Saved data entries:
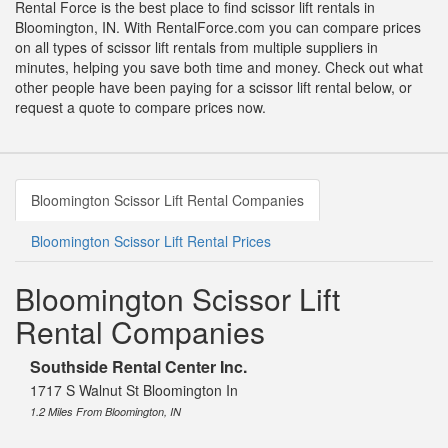
Rental Force is the best place to find scissor lift rentals in
Bloomington, IN. With RentalForce.com you can compare prices
on all types of scissor lift rentals from multiple suppliers in
minutes, helping you save both time and money. Check out what
other people have been paying for a scissor lift rental below, or
request a quote to compare prices now.
Bloomington Scissor Lift Rental Companies
Bloomington Scissor Lift Rental Prices
Bloomington Scissor Lift
Rental Companies
Southside Rental Center Inc.
1717 S Walnut St Bloomington In
1.2 Miles From Bloomington, IN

PROBLEM TO WORK ON: From the records, copy out each line that includes the string "rentals".

RESPONSE FOR THIS EXERCISE:
Rental Force is the best place to find scissor lift rentals in
on all types of scissor lift rentals from multiple suppliers in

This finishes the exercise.